With a foundation in DIY punk, noise, avant jazz, electronic music, and hip-hop, the music of prolific percussionist, sound manipulator, and visual artist NAH is a mutant concoction of sounds. In some songs, NAH’s playful chopped sampledelia takes the crooning joyous sounds of gospel, disco, and funk and turns them into noisy, syllabic, rhythmic opuses of experimental electronics. In others, distorted synthesisers sizzle under NAH’s grizzly programmed and live drums, offering up demoniac tracks that urge the body to move. The first single from his forthcoming album Totally Recalled (2024) – which he presents as a special live A/V performance at Rewire 2024 – is a energetic, percussive, and Baltimore-club-infused reconstruction a gospel classic, slabbered with NAH’s unique percussive touch. Totally Recalled promises to be a warped consideration through sound and visuals of the confusion, disconnection, narcissism, anxiety, and fear inherent to modern western experience.

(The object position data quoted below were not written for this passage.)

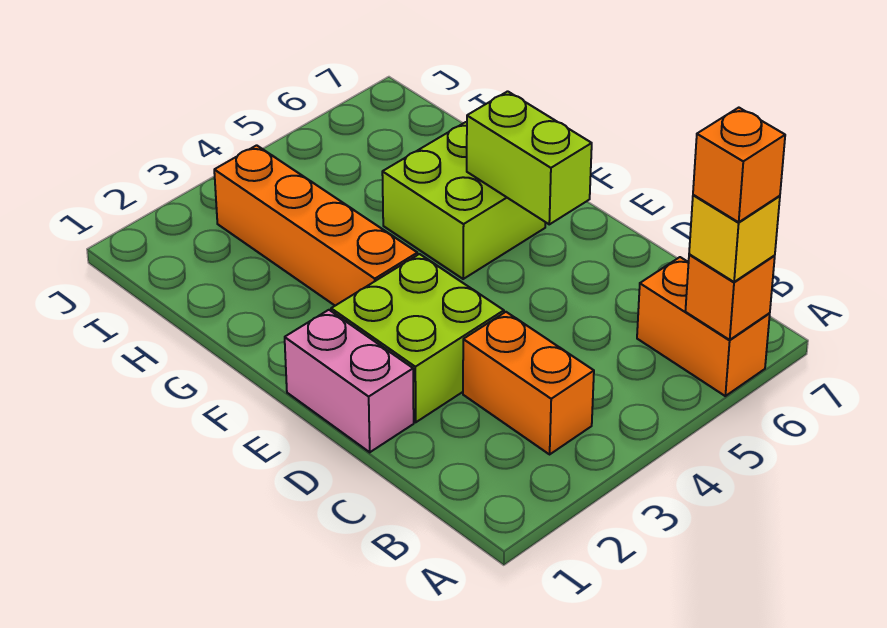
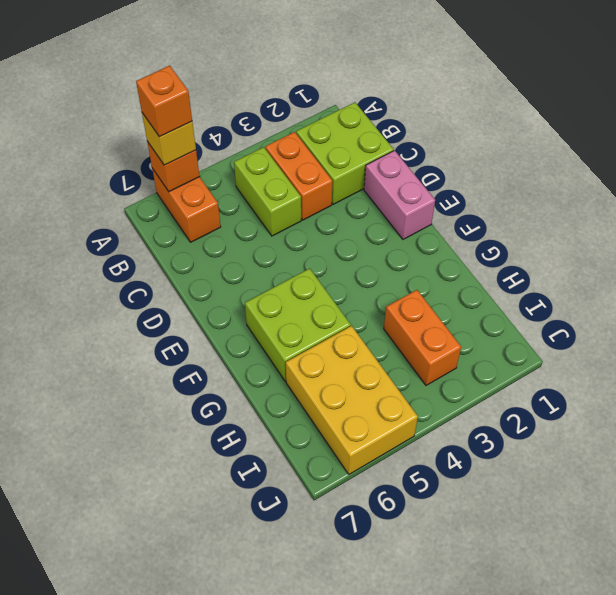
lime 2x2 brick [331,254,504,422] -> lime 2x2 brick moved to [296,102,394,204]
lime 1x2 brick [467,91,592,224] -> lime 1x2 brick moved to [234,147,301,236]
orange 1x4 brick [214,145,417,306] -> orange 1x2 brick [384,290,461,385]
none -> yellow 2x3 brick [286,326,418,474]

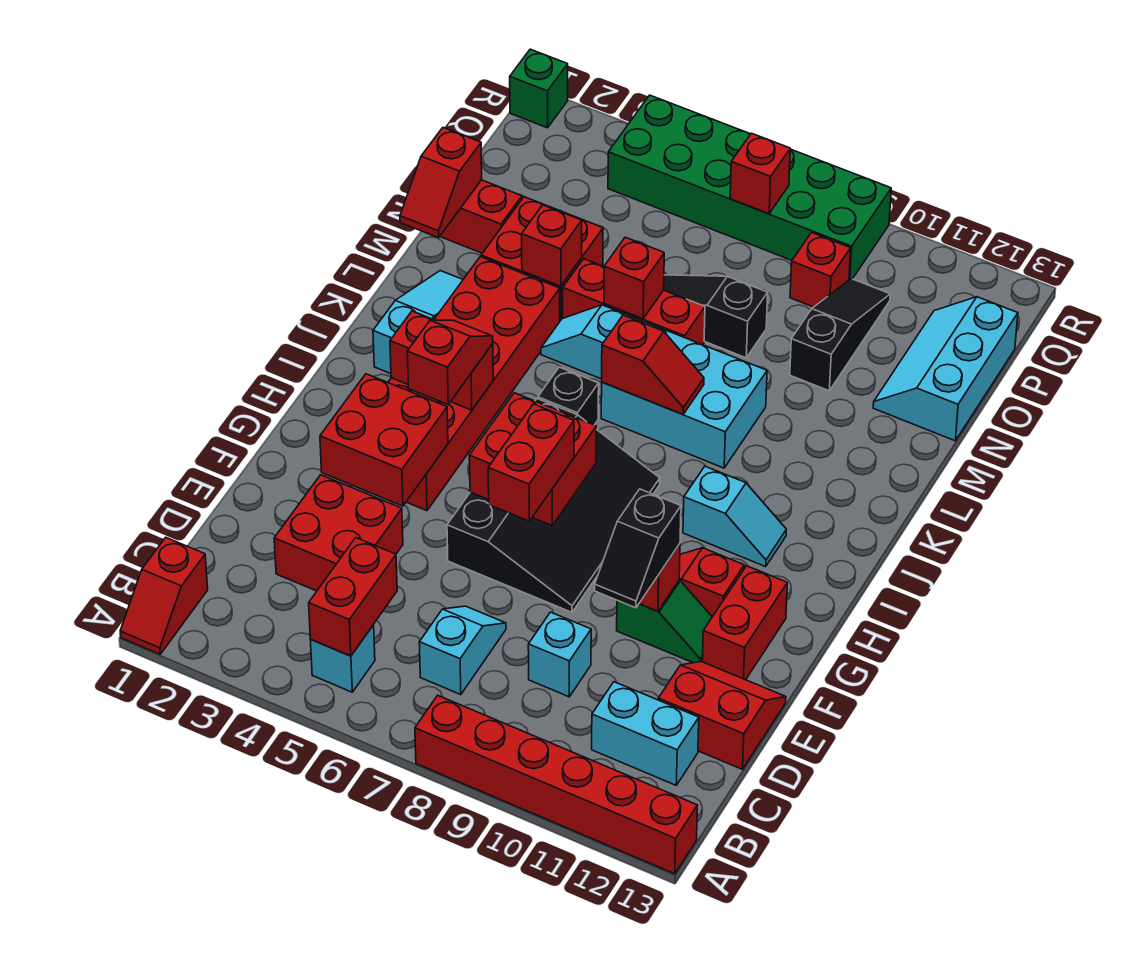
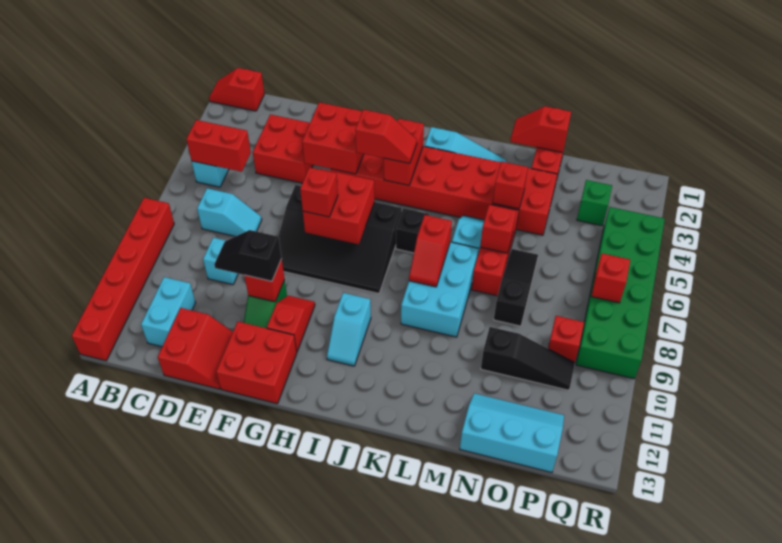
red 1x2 brick [488,404,574,521] -> red 1x1 brick [300,167,338,217]
red 1x2 brick [702,566,787,680] -> red 2x2 brick [216,322,297,404]
green 1x1 brick [510,49,568,128] -> green 1x1 brick moved to [577,180,612,226]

Live, NAH performs with a minimal set up featuring no more than a drum kit and various samplers, a performance style which brings the urgency of his music to the fore.

The presentation of this work was made possible thanks to the support of Flemish Arts Centre de Brakke Grond, VierNulVier & STUK.

Maxime Denuc

Brussels-based electronic music composer Maxime Denuc crafts vivid ambient music – most recently taking a focus on church organs in his work. The words “for midi-controlled organ” proudly adorn his recent album Nachthorn (2022). In the album, the strength of his compositions are supported further by the interesting blurring of the lines between physicality and digitality. Although the organ’s notes are sequenced to perfection, the uniqueness of each billowing pipe, of each burst of air, cause a time-worn human element to seep through amidst the arpeggiated sanctity of the midi signal. While the atmospheres of the songs point towards ambience due to the qualities of the instrument of choice, tracks such as “Agoraphobia” and “Fat old sun” summon trance-like visions of club strobes through their rhythmic – but beatless – rave sensibilities. For Rewire, Denuc will debut a performance involving new organ robots that he has developed in collaboration with Brussels-based engineers from Bots Conspiracy and Shakmat. These robots will perform the works of Denuc on the organ at Lutherse Kerk in The Hague as part of the festival.

The presentation of this work was made possible thanks to the support of Flemish Arts Centre de Brakke Grond, VierNulVier & STUK.

Roméo Poirier & Ohme

As a former lifeguard, Roméo Poirer’s dubby music has always been linked with water: from its washed-out samples to the soaking synthy fluidity that underpins them. His cult debut cassette Plage Arrière (2016) was a meditation on three Greek islands; follow-up Hotel Nota (2020) built on the beachy themes of his first album with a bubbling Balearic calmness. The wavy sensibility of Poirer’s music is bolstered in ways by the tidal movements of his songs, which are themselves often made with revisited samples that wash up on the shores of newer compositions. “I always resample myself, using fragments of a track to make a new one, as an ongoing process,” Poirier says of his ever-expanding archive of self-recorded loops utilised on latest album Living Room (2022): “The sound is evolving with me in parallel and the loops carry in their DNA all transformational stages, filled with previous tracks, sedimented.” Poirier has built a unique sound that’s as if The Caretaker has started an archival ambient project with Jimmy Buffett. That’s to say, as serious, touching, and intentional as the music is, it also has a sense of humour and a vivacious weirdness ingrained around its edges like salt on the rim of a glass. At the festival, Poirier presents a new audiovisual project entitled Tales of Entropy in collaboration with Ohme, a Brussels-based production, research, and education organisation working across art and science. The performance takes a microscopic view to the changing structures of organic matter – combining generative music production, live polarised light microscopy, and computer vision. Feeding video-images into audio-processing, this symbiotic performance blends the senses to create a hypnotic visual and aural landscape like no other.

The presentation of this work was made possible thanks to the support of Flemish Arts Centre de Brakke Grond, VierNulVier & STUK.